▶ _EXERCISE REQUIREMENTS_
Although the entries contain pictures, return everything else in them verbatim and omit the pictures.

▶ _RECORDED INFORMATION_
────────────────────

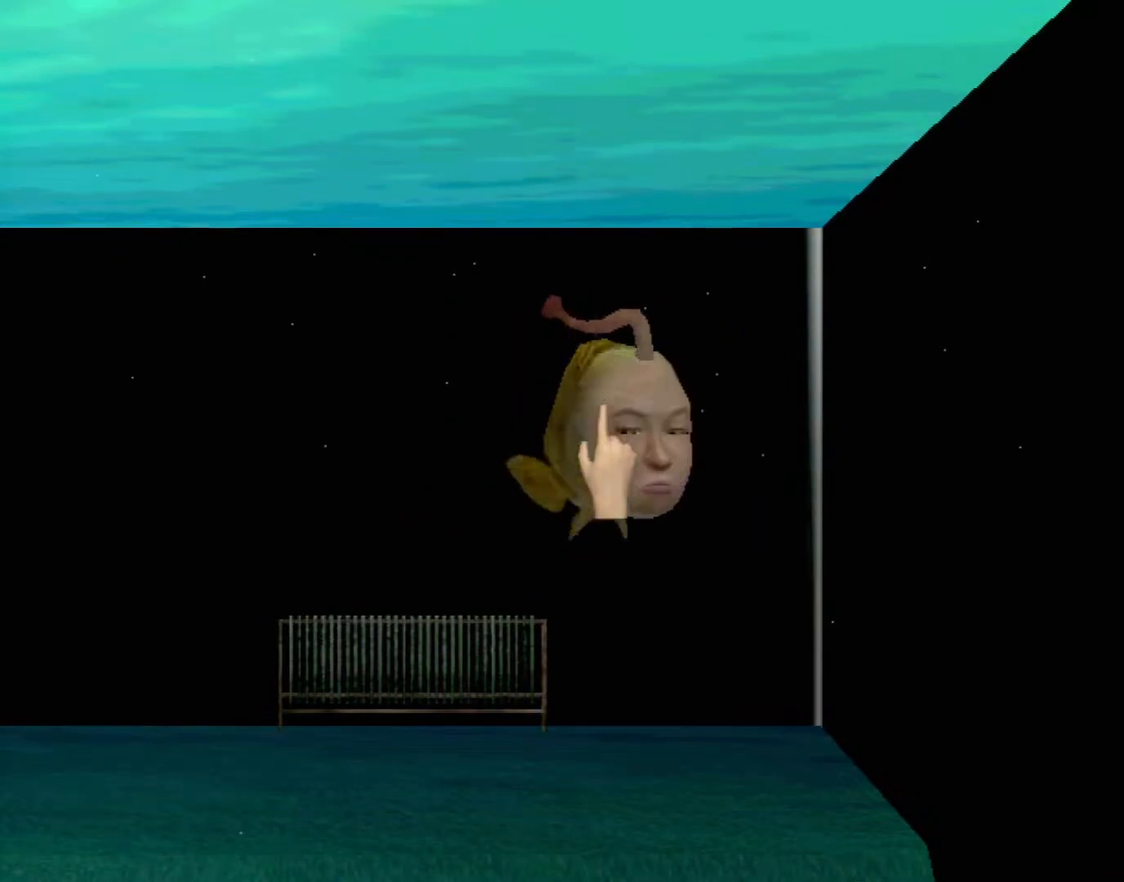
{"buttons": ["X"], "left_stick": "center", "events": [[67, "X", "down"], [150, "X", "up"], [233, "X", "down"], [283, "X", "up"], [367, "X", "down"], [417, "X", "up"], [500, "X", "down"]]}
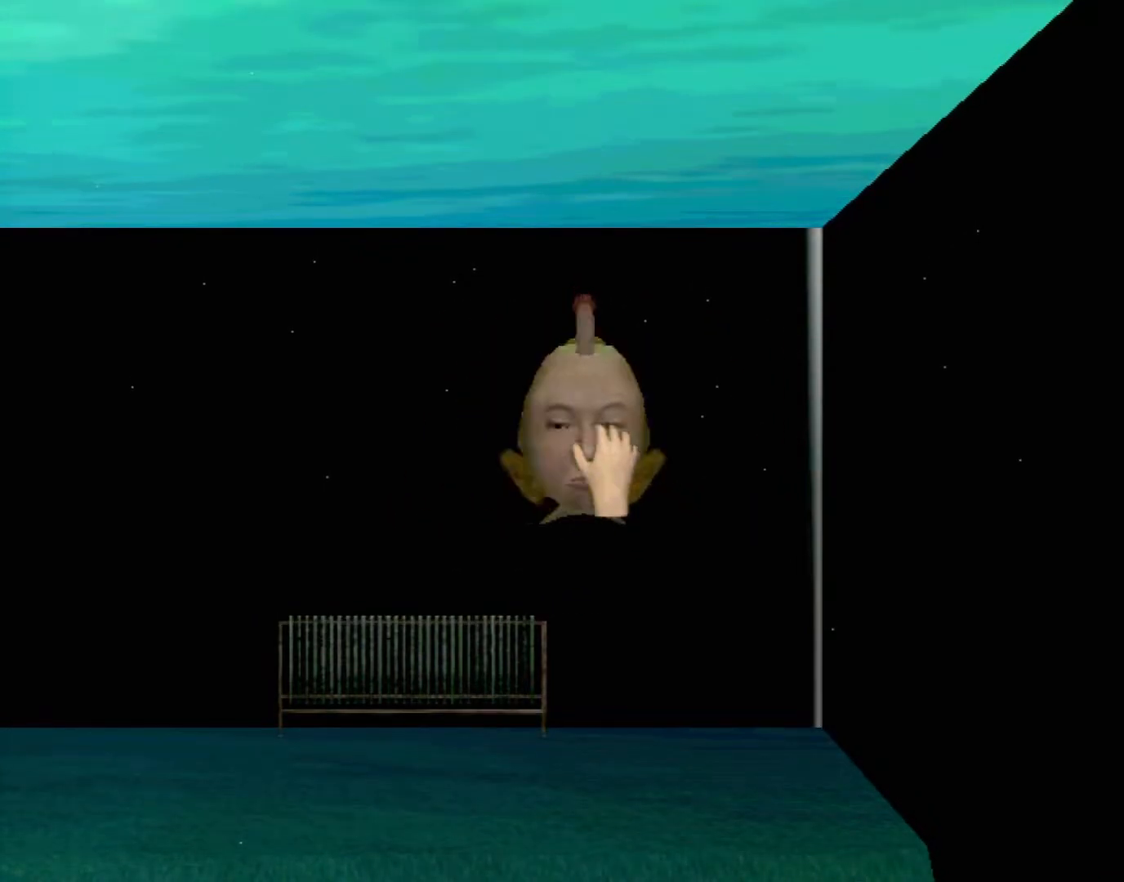
{"buttons": [], "left_stick": "center", "events": [[50, "X", "up"], [150, "X", "down"], [200, "X", "up"], [300, "X", "down"], [350, "X", "up"], [417, "X", "down"], [467, "X", "up"]]}
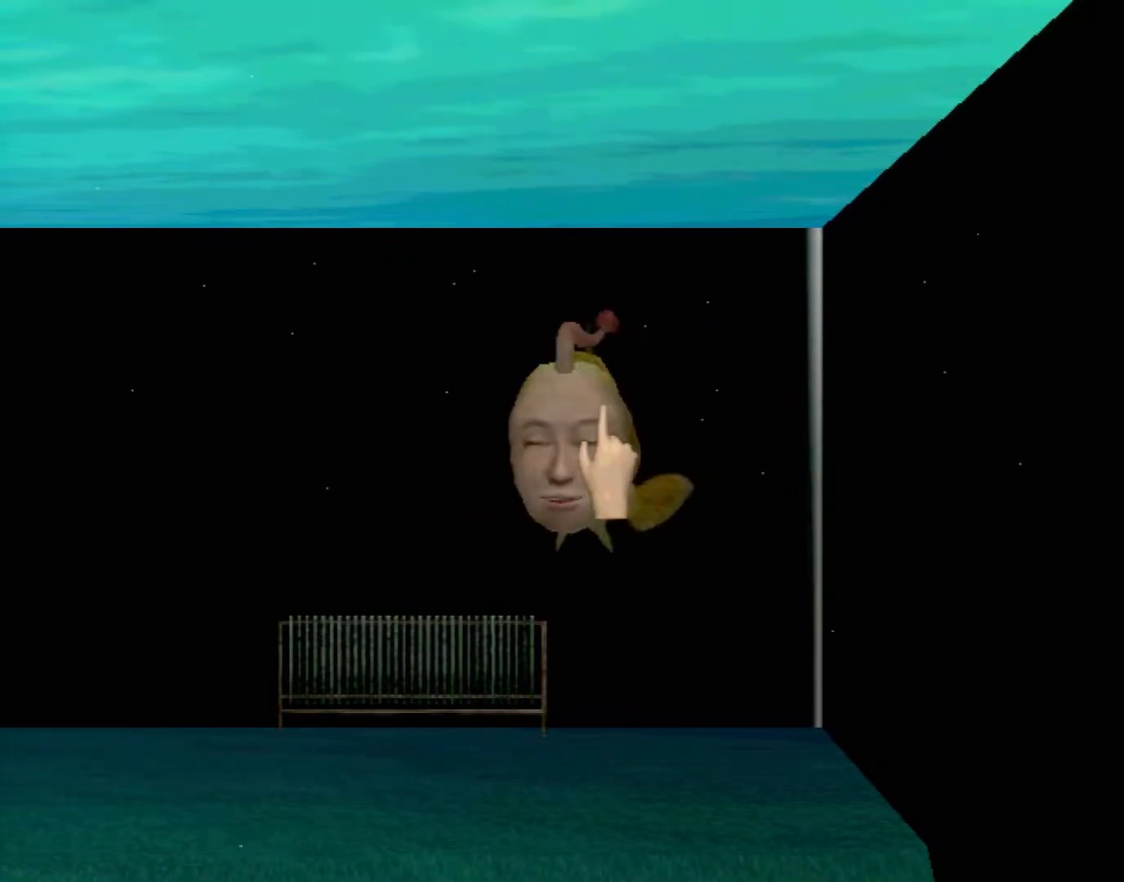
{"buttons": ["X"], "left_stick": "center", "events": [[67, "X", "down"], [133, "X", "up"], [217, "X", "down"], [283, "X", "up"], [367, "X", "down"], [417, "X", "up"], [500, "X", "down"]]}
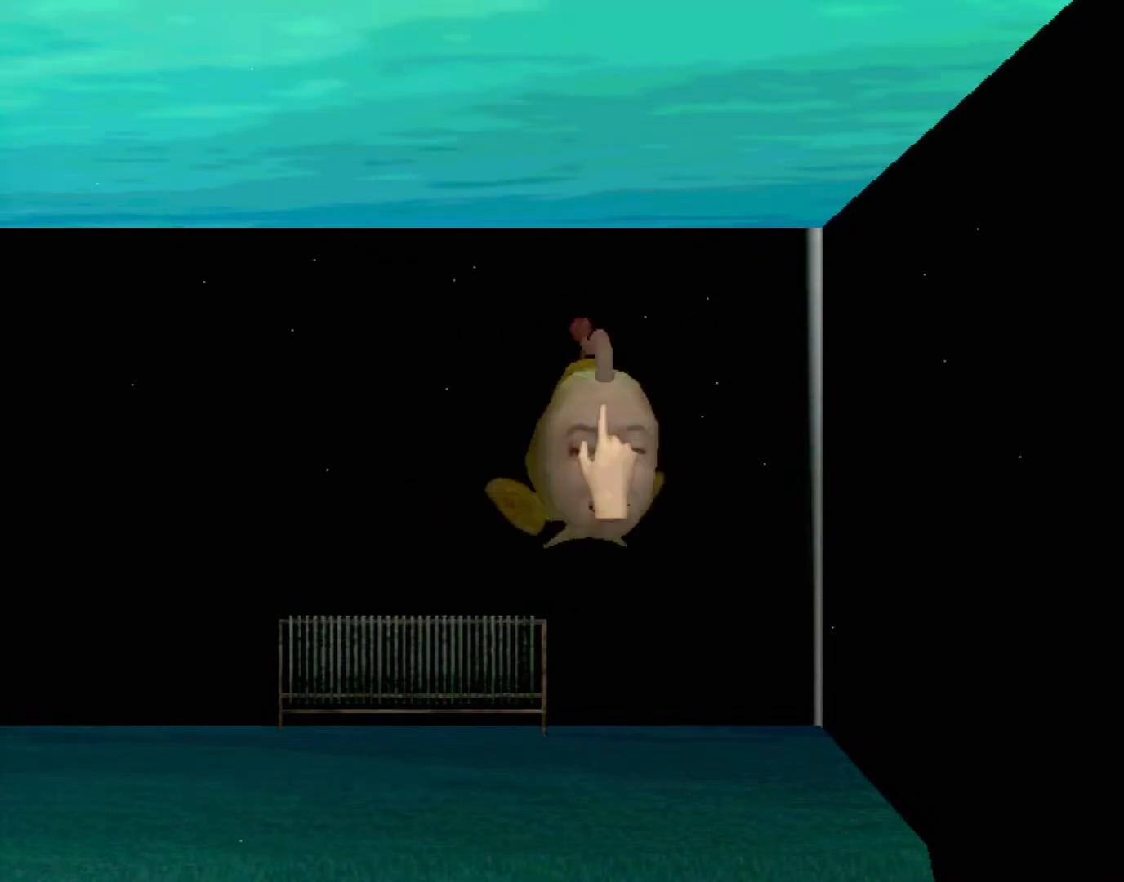
{"buttons": [], "left_stick": "center", "events": [[50, "X", "up"], [133, "X", "down"], [200, "X", "up"], [283, "X", "down"], [333, "X", "up"], [417, "X", "down"], [500, "X", "up"]]}
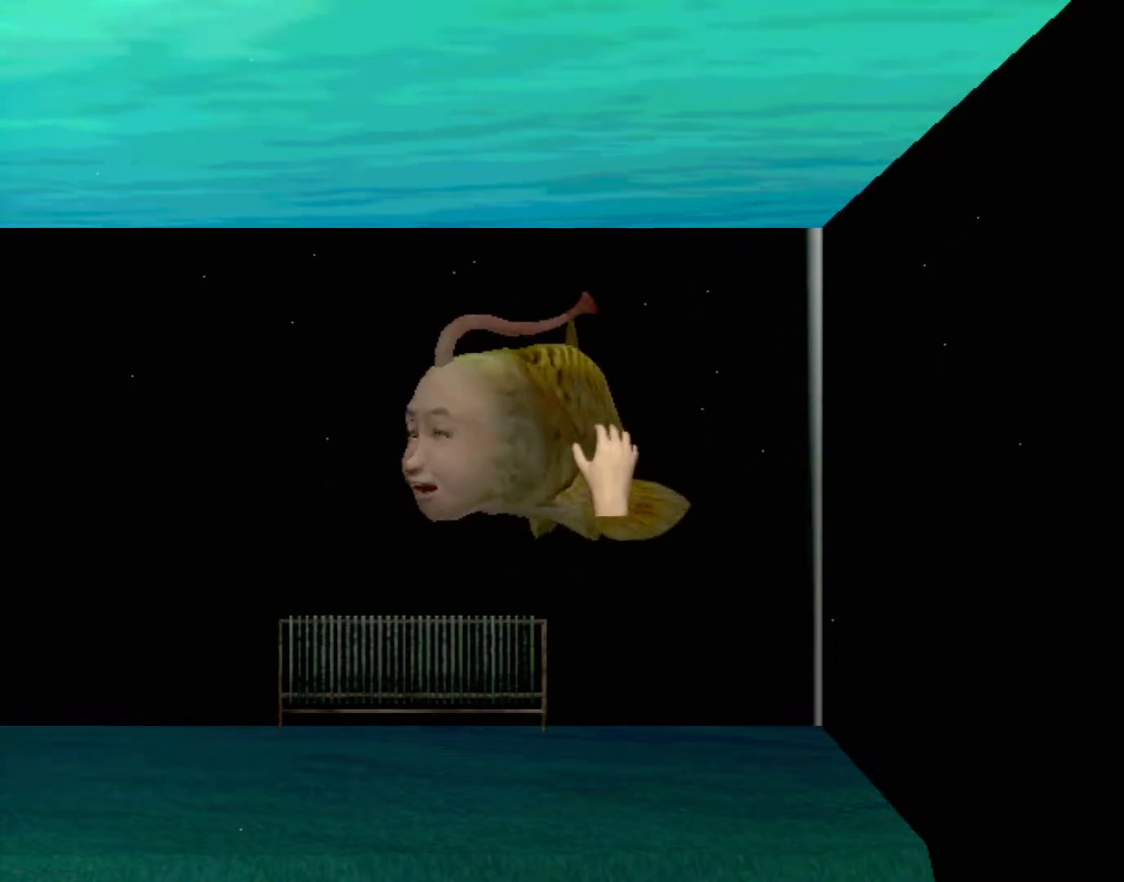
{"buttons": ["X"], "left_stick": "center", "events": [[50, "X", "down"], [117, "X", "up"], [200, "X", "down"], [267, "X", "up"], [350, "X", "down"], [400, "X", "up"], [500, "X", "down"]]}
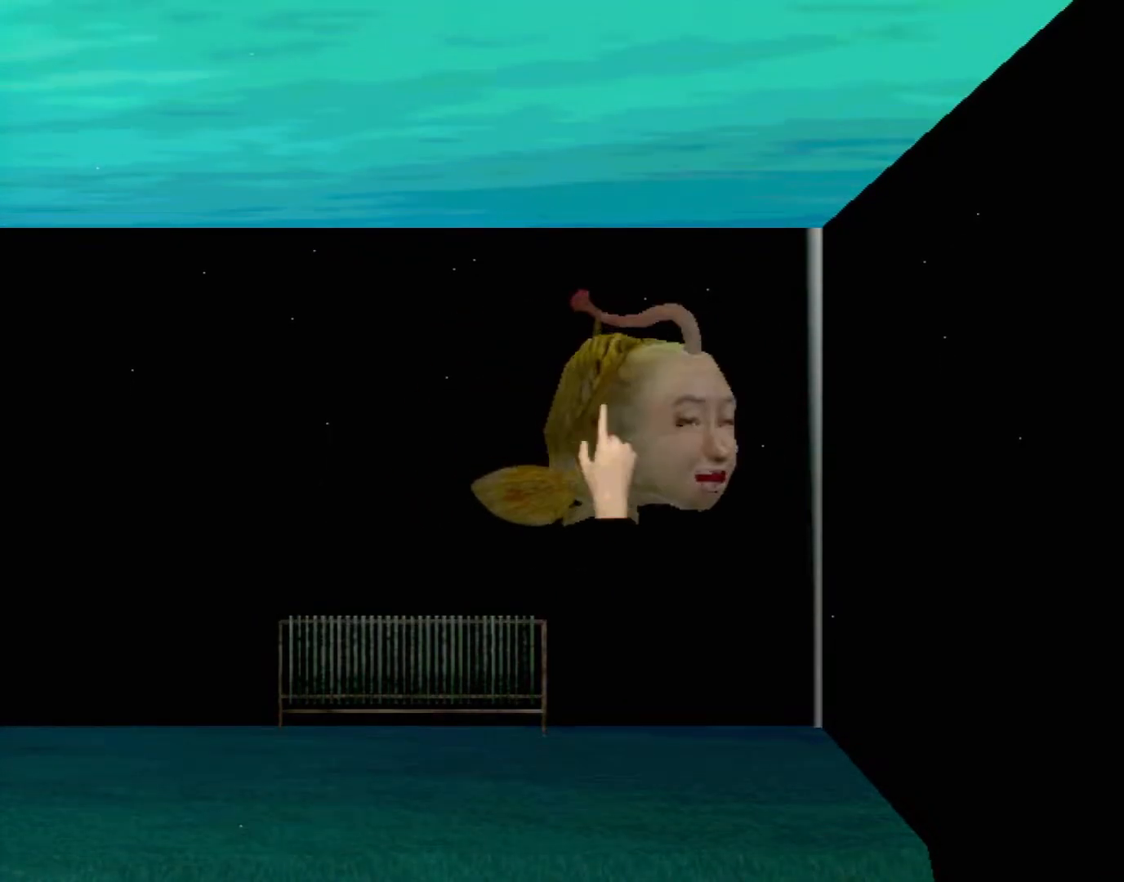
{"buttons": [], "left_stick": "center", "events": [[50, "X", "up"], [150, "X", "down"], [200, "X", "up"], [283, "X", "down"], [350, "X", "up"], [433, "X", "down"], [500, "X", "up"]]}
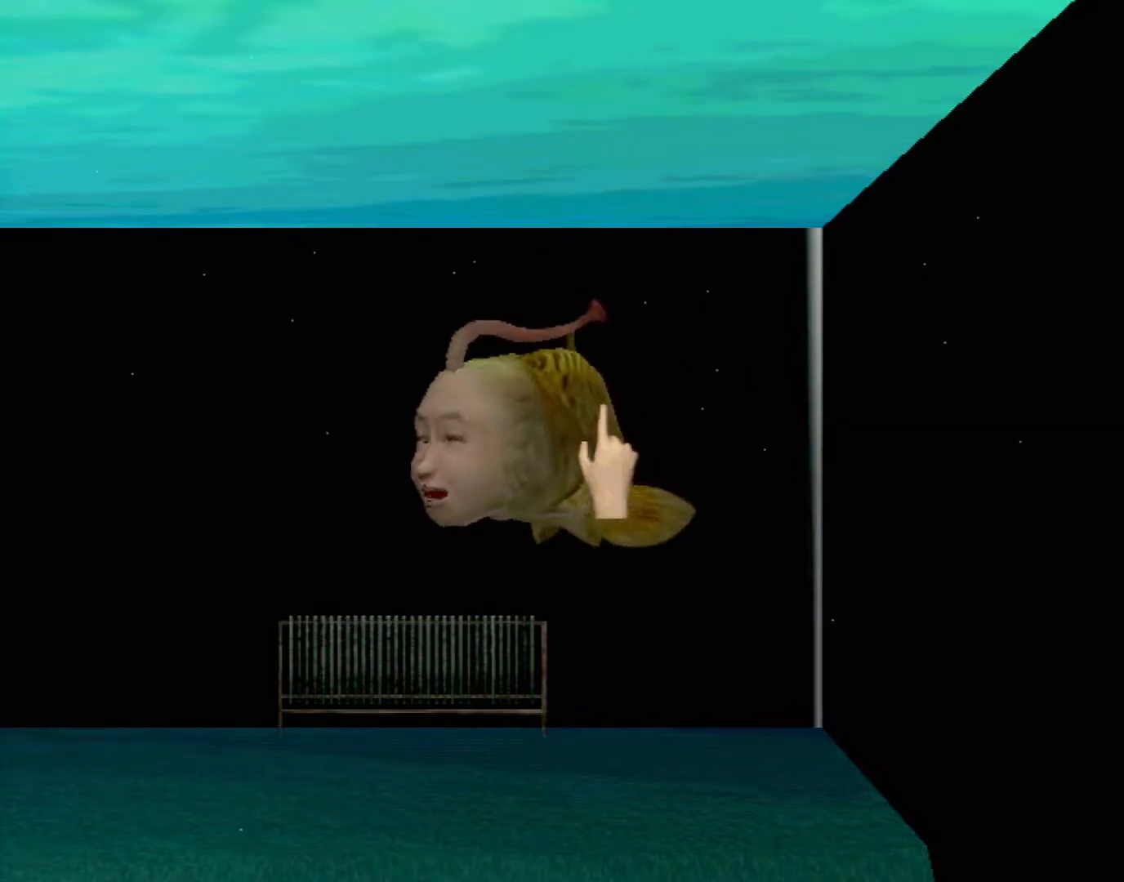
{"buttons": ["X"], "left_stick": "center", "events": [[67, "X", "down"], [133, "X", "up"], [200, "X", "down"], [283, "X", "up"], [350, "X", "down"], [417, "X", "up"], [500, "X", "down"]]}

────────────────────

▶ _TASK RESPONSE_
{"buttons": ["X"], "left_stick": "center", "events": [[67, "X", "down"], [150, "X", "up"], [233, "X", "down"], [283, "X", "up"], [367, "X", "down"], [417, "X", "up"], [500, "X", "down"]]}
{"buttons": [], "left_stick": "center", "events": [[50, "X", "up"], [150, "X", "down"], [200, "X", "up"], [300, "X", "down"], [350, "X", "up"], [417, "X", "down"], [467, "X", "up"]]}
{"buttons": ["X"], "left_stick": "center", "events": [[67, "X", "down"], [133, "X", "up"], [217, "X", "down"], [283, "X", "up"], [367, "X", "down"], [417, "X", "up"], [500, "X", "down"]]}
{"buttons": [], "left_stick": "center", "events": [[50, "X", "up"], [133, "X", "down"], [200, "X", "up"], [283, "X", "down"], [333, "X", "up"], [417, "X", "down"], [500, "X", "up"]]}
{"buttons": ["X"], "left_stick": "center", "events": [[50, "X", "down"], [117, "X", "up"], [200, "X", "down"], [267, "X", "up"], [350, "X", "down"], [400, "X", "up"], [500, "X", "down"]]}
{"buttons": [], "left_stick": "center", "events": [[50, "X", "up"], [150, "X", "down"], [200, "X", "up"], [283, "X", "down"], [350, "X", "up"], [433, "X", "down"], [500, "X", "up"]]}
{"buttons": ["X"], "left_stick": "center", "events": [[67, "X", "down"], [133, "X", "up"], [200, "X", "down"], [283, "X", "up"], [350, "X", "down"], [417, "X", "up"], [500, "X", "down"]]}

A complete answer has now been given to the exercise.